Coldplay allait frapper plus fort que tout en 2008 avec ce quatrième album sorti dans un contexte hostile. D’abord parce que, c’est nul et comme ça, le groupe de Chris Martin, jugé uncool et méprisé par la presse rock (à qui les quatre musiciens allaient prendre ensuite la décision de ne s’adresser que du bout des lèvres) ne put compter sur elle pour avertir de la haute teneur en bonnes chansons du disque. Et puis, “Viva La Vida Or Death And All His Friends” a été commercialisé au terme de la première décennie du nouveau siècle, alors que payer pour de la musique ne venait à l’idée de presque plus personne. Ainsi, c’est le grand public qui a fait que cette galette, en versions physique et numérique, a été la plus vendue de l’année de sa parution.
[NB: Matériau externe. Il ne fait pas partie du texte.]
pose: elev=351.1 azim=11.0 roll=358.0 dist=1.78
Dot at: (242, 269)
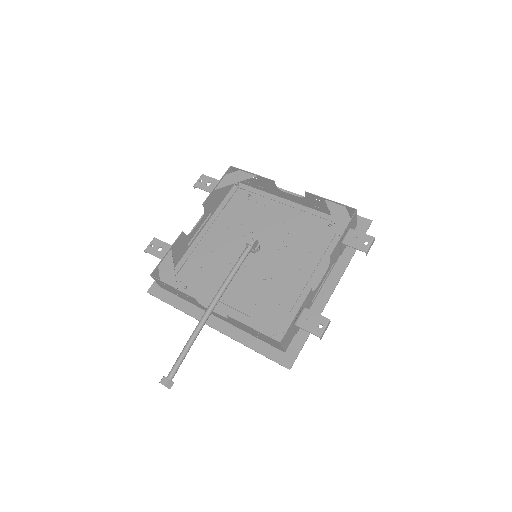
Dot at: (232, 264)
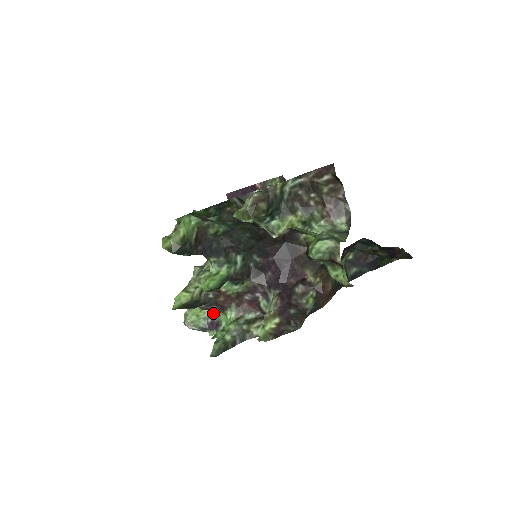
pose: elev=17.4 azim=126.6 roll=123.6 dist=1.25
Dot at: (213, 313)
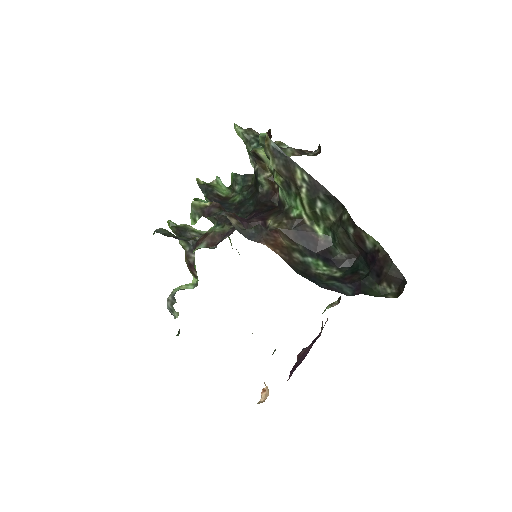
Dot at: (192, 288)
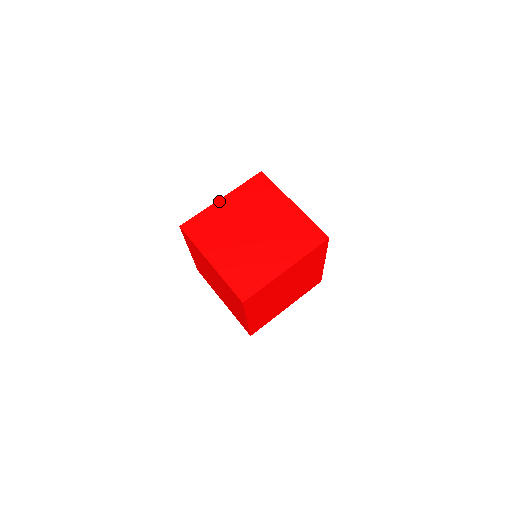
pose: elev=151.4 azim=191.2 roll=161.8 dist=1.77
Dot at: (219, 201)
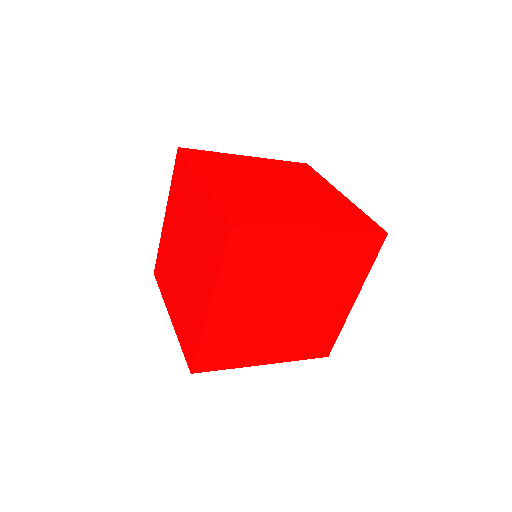
Dot at: (164, 222)
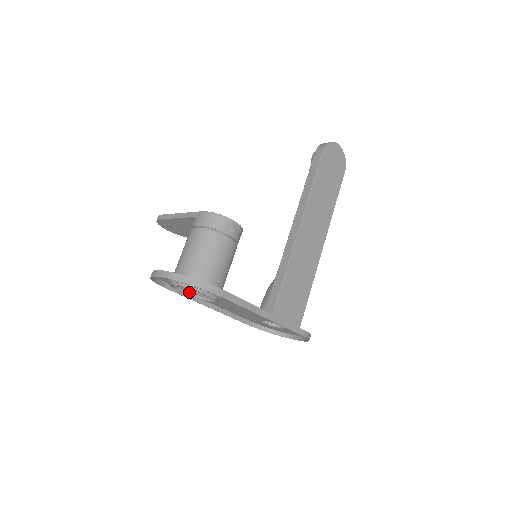
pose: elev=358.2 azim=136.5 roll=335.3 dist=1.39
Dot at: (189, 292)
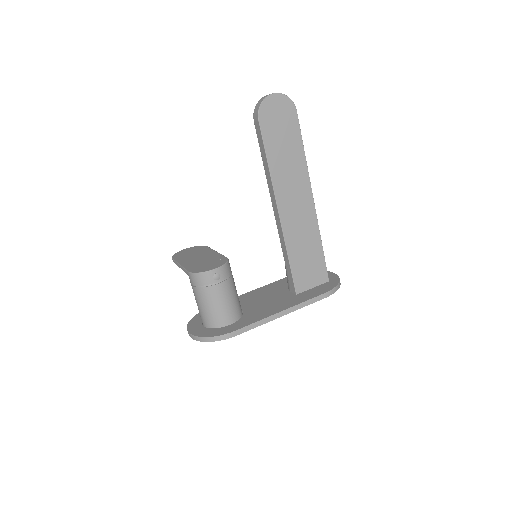
Dot at: occluded
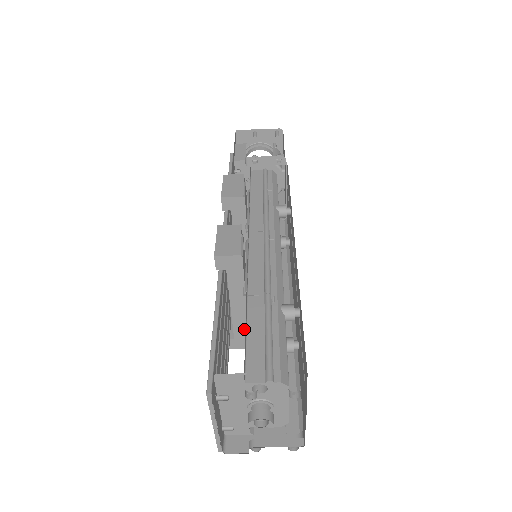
Et comment en vouloir aux gens d’avoir succombé au charme de la chanson-titre, festive à souhait, de “Lost !” (ignorant ce qu’elle doit à Tom Petty) ou de “42” qui musarde du côté de “Fix You” et dont les guitares scintillent comme chez George Harrison ? Car si Coldplay cite et recycle ici, c’est d’abord parce qu’il a soif de reproduire, mais jamais à l’identique, ce qui l’a remué. Dans le fond, “Strawberry Swing” et “Death And All His Friends”/ “The Escapist” rappelleront peut-être Peter Gabriel à ceux qui aiment pointer les repères. Mais sur le plan de la forme et des enjolivures, Coldplay ne doit rien à personne si ce n’est aux producteurs sollicités pour l’accompagner dans l’effort, dont Markus Dravs et Brian Eno. On ignore si c’est précisément à lui qu’on doit les éclats de génie de “Lovers In Japan”/ “Reign Of Love”, la compacité martiale de “Violet Hill” ou le côté faussement foutraque de “Strawberry Swing”, mais toutes ces ruées dans des herbes folles, ces passages de col la fleur à la guitare (The Edge, un peu quand même...) convainquent, encore aujourd’hui, que cette pop-là, même si elle n’allait pas sauver le monde, en amortirait la chute annoncée. Enfin et surtout, ne pas oublier la contribution de Jon Hopkins dont la citation du splendide “Life Through The Veins” ouvre et clôt l’album. Emprunter ouvertement un thème à autrui afin d’enchatonner un disque qu’il devinait crucial démontre que Coldplay, décidément cumulard, sait aussi s’ouvrir aux autres. Non, ce n’est pas non plus dans l’air du temps.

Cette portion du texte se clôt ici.